Okay, okay, okay, so I was just a smidge wrong. Those that read my review of the Ford Fiesta with the new 1.0-liter, EcoBoost engine will know that while I really enjoyed the torquey little three-cylinder, I was concerned that Ford's decision to force 1.0-liter owners into a manual transmission, steel wheels and one trim level might hurt sales of the new engine. I was also concerned that the promised 45-mile-per-gallon highway rating wouldn't be enough to tempt buyers into trying an engine that's so far outside of what the general public is use to. My concerns, though, seem to have been for naught.
While not doing a booming business on the triple-equipped Fiesta, Ford is seeing a take rate of four to eight percent per month in the engine's first few months on sale. Now, four to eight percent might not sound like a lot – if, like last year, the Fiesta sells around 71,000 units, there'd be barely 5,600 1.0-liter models on the road. It is also small potatoes relative to the take rate on EcoBoost-equipped vehicles across the Ford range, which US sales analyst Erich Merkle estimates to be roughly 35 to 40 percent of retail sales. Still, according to The Detroit News, the 1.0-liter is getting adopted at roughly the same rate as the sparkling Fiesta ST, which should be a solid indication of just how well this little engine is doing.
The 1.0-liter's success "really speaks volumes, not just to what we're doing with the Fiesta, but with EcoBoost in general," Merkle told Autoblog.
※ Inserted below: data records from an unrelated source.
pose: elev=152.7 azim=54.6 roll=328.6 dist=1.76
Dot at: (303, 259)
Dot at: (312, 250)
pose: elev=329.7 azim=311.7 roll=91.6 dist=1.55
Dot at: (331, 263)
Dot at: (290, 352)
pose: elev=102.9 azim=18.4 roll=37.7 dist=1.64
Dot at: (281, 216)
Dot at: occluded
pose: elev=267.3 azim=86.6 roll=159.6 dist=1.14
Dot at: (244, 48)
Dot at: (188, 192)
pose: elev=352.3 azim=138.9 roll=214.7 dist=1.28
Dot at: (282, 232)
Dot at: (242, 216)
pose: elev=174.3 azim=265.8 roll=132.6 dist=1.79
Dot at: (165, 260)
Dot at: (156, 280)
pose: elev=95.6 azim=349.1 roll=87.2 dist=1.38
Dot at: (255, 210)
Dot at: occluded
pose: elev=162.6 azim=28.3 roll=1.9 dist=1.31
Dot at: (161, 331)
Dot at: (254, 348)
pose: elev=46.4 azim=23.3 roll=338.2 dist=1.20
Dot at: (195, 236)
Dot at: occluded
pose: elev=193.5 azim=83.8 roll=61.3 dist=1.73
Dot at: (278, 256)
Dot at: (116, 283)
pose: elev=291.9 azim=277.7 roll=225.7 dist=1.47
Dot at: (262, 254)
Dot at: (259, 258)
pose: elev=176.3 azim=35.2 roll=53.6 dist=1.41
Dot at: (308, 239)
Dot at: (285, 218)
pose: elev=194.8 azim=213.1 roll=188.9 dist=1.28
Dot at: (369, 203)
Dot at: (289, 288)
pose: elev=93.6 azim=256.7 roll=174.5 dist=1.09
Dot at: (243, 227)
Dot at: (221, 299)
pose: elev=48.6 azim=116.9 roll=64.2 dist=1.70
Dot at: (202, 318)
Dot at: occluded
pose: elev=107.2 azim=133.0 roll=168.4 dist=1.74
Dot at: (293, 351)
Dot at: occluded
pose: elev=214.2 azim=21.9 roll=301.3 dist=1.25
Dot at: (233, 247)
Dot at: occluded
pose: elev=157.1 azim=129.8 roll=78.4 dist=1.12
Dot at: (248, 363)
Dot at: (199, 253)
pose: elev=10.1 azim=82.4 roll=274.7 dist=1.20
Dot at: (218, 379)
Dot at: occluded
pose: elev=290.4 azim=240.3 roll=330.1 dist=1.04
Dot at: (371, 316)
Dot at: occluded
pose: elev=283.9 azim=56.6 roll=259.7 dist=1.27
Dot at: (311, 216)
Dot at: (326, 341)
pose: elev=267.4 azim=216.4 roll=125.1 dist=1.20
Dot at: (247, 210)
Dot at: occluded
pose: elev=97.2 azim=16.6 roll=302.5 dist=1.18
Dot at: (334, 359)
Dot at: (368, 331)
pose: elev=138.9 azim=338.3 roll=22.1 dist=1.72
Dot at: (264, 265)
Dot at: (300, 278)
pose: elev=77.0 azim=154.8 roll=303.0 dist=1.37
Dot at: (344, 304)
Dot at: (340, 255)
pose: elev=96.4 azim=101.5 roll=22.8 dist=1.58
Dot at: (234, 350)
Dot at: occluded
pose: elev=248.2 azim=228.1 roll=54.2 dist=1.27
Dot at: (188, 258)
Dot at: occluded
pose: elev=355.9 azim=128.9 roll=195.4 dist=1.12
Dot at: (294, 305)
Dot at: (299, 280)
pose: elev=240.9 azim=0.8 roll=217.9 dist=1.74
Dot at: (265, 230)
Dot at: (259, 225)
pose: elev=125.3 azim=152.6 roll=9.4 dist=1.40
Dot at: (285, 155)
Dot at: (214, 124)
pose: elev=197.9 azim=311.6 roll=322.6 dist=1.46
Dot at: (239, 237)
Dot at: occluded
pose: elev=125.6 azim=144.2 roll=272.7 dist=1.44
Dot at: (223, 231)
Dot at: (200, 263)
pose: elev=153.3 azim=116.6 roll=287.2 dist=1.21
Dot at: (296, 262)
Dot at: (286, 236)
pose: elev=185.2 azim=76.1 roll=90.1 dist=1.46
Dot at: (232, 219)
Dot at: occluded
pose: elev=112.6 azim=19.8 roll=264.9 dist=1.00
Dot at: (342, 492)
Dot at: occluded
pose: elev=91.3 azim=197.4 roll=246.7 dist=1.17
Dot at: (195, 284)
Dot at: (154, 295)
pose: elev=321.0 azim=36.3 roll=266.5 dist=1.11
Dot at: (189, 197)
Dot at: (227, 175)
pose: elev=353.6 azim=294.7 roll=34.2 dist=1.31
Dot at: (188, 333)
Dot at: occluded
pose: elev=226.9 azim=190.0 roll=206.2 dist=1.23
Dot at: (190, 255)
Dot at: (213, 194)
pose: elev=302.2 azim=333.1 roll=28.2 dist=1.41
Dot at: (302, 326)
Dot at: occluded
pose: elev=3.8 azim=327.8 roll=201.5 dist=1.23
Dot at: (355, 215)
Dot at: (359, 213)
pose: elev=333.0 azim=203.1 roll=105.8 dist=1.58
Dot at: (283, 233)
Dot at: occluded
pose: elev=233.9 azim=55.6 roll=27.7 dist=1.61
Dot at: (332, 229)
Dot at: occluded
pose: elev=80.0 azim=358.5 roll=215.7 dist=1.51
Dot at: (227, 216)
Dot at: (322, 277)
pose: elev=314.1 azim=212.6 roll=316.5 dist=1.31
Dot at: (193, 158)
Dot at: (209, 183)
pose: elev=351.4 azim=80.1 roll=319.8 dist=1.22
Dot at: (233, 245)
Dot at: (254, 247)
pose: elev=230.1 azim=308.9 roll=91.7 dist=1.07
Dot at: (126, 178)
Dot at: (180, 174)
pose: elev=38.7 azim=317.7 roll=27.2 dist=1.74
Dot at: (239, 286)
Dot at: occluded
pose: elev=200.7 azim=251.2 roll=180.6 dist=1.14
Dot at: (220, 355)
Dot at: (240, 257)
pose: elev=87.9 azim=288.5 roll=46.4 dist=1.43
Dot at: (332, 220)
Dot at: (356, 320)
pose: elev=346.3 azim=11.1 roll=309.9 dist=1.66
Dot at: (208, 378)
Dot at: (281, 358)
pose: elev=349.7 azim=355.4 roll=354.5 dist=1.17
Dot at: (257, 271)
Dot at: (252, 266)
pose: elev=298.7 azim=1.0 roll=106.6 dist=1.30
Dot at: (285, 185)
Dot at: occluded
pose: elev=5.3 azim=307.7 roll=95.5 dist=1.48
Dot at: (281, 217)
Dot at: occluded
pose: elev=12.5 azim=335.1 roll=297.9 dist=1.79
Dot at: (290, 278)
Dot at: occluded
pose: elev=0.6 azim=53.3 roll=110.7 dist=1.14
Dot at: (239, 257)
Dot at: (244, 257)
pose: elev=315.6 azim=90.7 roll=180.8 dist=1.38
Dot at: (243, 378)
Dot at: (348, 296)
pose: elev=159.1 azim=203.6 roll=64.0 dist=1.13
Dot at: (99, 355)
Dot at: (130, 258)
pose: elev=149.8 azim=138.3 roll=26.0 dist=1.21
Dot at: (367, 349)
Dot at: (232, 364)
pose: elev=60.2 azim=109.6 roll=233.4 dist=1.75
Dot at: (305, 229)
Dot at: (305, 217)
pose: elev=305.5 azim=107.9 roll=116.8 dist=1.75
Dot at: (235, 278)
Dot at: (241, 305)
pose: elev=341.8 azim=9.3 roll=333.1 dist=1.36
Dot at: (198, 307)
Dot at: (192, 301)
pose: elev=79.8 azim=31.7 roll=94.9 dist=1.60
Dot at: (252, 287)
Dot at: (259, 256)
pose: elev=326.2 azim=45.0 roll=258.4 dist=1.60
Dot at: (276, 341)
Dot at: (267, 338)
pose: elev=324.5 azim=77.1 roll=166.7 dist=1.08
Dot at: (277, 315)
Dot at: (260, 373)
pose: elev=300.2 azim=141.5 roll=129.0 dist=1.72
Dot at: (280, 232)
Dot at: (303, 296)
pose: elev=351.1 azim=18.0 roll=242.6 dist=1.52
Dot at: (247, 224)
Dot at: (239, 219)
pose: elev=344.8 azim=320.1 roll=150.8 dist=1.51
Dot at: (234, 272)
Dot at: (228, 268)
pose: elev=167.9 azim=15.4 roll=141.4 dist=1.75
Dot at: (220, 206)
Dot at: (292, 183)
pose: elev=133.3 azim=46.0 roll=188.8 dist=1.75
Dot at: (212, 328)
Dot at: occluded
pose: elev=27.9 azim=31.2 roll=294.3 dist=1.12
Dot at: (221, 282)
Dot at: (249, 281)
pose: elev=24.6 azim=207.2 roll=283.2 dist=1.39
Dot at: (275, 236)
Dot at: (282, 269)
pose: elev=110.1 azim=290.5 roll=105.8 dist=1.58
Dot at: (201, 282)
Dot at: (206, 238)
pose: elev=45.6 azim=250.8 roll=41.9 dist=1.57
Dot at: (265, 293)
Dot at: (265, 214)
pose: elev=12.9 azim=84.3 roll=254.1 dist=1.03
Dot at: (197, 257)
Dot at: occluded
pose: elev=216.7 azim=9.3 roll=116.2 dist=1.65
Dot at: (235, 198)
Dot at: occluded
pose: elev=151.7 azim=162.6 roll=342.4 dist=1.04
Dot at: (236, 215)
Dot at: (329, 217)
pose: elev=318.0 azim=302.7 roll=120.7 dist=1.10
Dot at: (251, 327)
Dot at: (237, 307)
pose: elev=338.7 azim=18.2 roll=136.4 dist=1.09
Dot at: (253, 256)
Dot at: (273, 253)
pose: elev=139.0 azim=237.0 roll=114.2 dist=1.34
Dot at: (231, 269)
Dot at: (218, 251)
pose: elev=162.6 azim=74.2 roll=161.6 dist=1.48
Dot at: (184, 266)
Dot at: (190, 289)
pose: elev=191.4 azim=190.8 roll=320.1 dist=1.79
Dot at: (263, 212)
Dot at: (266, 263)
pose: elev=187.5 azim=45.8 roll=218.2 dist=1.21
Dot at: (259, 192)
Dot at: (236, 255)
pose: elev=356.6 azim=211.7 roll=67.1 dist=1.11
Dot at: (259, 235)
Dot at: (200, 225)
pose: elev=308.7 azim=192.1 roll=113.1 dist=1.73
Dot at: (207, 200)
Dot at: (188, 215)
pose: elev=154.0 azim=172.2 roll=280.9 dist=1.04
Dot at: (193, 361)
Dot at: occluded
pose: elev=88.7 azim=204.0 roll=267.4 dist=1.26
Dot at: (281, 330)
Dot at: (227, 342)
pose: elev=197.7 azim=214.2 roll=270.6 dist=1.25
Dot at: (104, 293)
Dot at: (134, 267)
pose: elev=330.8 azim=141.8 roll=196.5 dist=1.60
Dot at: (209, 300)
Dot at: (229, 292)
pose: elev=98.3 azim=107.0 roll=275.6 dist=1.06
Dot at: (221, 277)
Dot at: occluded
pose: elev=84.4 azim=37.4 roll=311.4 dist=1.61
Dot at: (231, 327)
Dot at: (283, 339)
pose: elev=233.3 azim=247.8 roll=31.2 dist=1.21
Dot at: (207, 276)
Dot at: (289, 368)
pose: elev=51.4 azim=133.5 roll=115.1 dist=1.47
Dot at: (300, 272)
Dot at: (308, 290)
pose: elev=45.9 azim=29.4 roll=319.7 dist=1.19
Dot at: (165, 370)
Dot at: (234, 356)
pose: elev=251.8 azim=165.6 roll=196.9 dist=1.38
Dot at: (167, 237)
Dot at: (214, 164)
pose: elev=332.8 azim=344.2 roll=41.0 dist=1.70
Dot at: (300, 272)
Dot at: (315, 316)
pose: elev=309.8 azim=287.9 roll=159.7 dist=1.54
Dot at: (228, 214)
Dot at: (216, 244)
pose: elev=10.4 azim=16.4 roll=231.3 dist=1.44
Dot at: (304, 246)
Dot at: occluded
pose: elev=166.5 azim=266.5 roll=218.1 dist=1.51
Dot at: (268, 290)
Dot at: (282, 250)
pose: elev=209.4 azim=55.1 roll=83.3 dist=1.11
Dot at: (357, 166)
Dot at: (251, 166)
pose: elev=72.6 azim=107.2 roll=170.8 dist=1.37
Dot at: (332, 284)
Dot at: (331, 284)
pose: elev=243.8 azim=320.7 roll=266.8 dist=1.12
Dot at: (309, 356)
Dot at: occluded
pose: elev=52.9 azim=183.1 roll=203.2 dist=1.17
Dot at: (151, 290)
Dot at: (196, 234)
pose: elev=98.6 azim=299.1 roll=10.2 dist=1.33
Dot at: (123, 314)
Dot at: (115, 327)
The biggest issue that Ford seems to be facing in regards to the 1.0-liter is a supply issue – engines just can't be built quickly enough. Production at the Cologne, Germany factory where the triple is built was doubled to 1,000 engines per day last year, in the face of growing European demand. Despite this, widespread availability in the US is still rather far off. And it's only going to get more difficult to snap up a 1.0-liter Fiesta, as Ford will begin offering the tiny engine in the Focus later this year. Customers that have purchased the triple – around 1,000 people, a third of whom are from California, according to The Detroit News – have had to custom order their vehicles.
Provided Ford can really ramp up production and come to grips with its supply issues, the future looks bright for its newest EcoBoost engine.